Page images and extracted text
+++
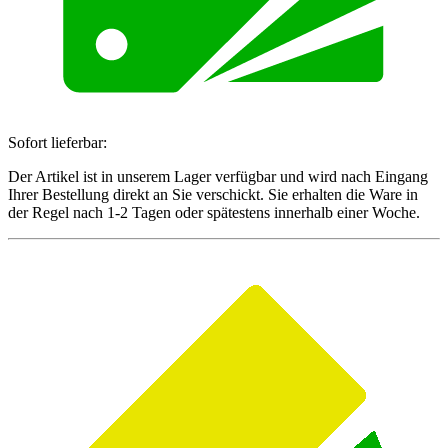
Sofort lieferbar:
Der Artikel ist in unserem Lager verfügbar und wird nach Eingang
Ihrer Bestellung direkt an Sie verschickt. Sie erhalten die Ware in
der Regel nach 1-2 Tagen oder spätestens innerhalb einer Woche.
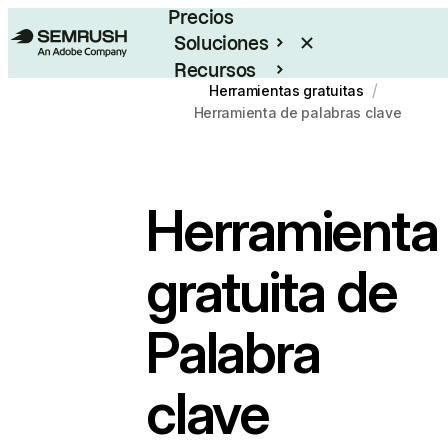
Precios
Soluciones
Recursos
/
Herramientas gratuitas
Empresas
Herramienta de palabras clave
Herramienta
gratuita de
Palabra
clave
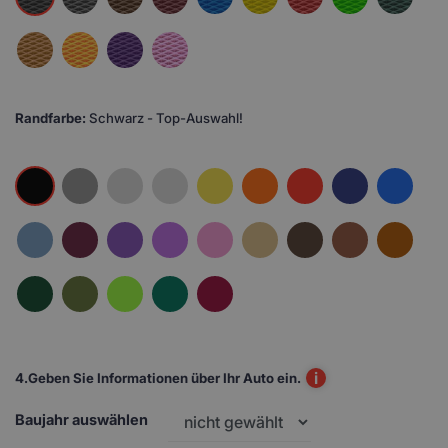
Randfarbe:
Schwarz - Top-Auswahl!
i
4.
Geben Sie Informationen über Ihr Auto ein.
Baujahr auswählen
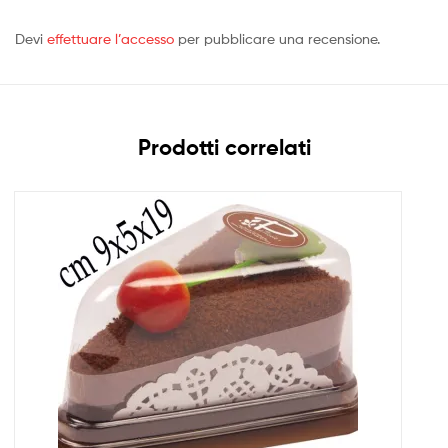
Devi
effettuare l’accesso
per pubblicare una recensione.
Prodotti correlati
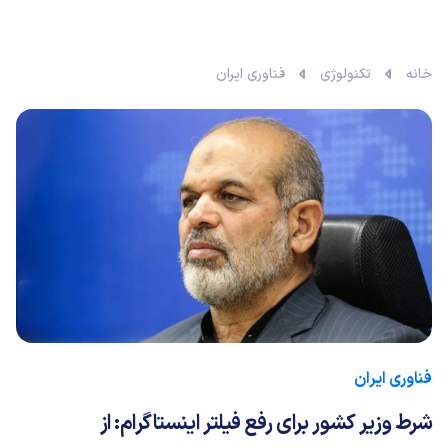
خانه
تکنولوژی
فناوری ایران
فناوری ایران
شرط وزیر کشور برای رفع فیلتر اینستاگرام: از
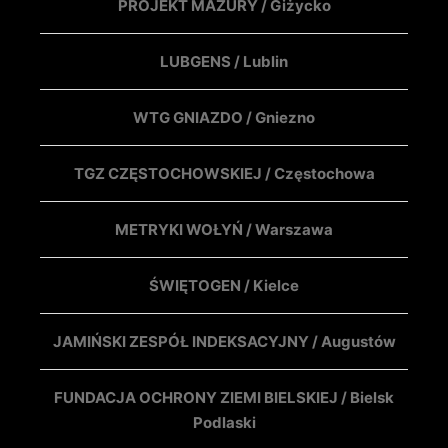
PROJEKT MAZURY / Giżycko
LUBGENS / Lublin
WTG GNIAZDO / Gniezno
TGZ CZĘSTOCHOWSKIEJ / Częstochowa
METRYKI WOŁYŃ / Warszawa
ŚWIĘTOGEN / Kielce
JAMIŃSKI ZESPÓŁ INDEKSACYJNY / Augustów
FUNDACJA OCHRONY ZIEMI BIELSKIEJ / Bielsk
Podlaski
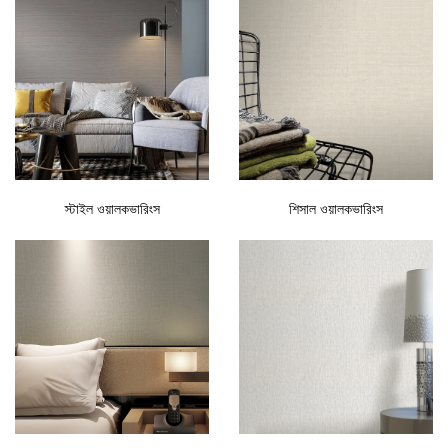
স্টাইল ওয়ালকভারিংস
শিসাল ওয়ালকভারিংস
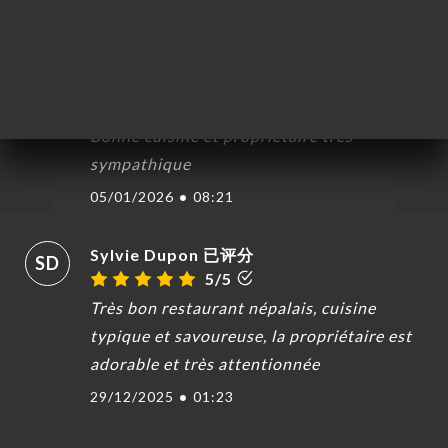
20/01/2026
•
10:43
Anne Langlamet 已评分
AL
5/5
Bonne cuisine et propriétaire très
sympathique
05/01/2026
•
08:21
Sylvie Dupon 已评分
SD
5/5
Très bon restaurant népalais, cuisine
typique et savoureuse, la propriétaire est
adorable et très attentionnée
29/12/2025
•
01:23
+++
Where in the records does the string "clave" appear? Copy every line that has it.

Herramienta de palabras clave
clave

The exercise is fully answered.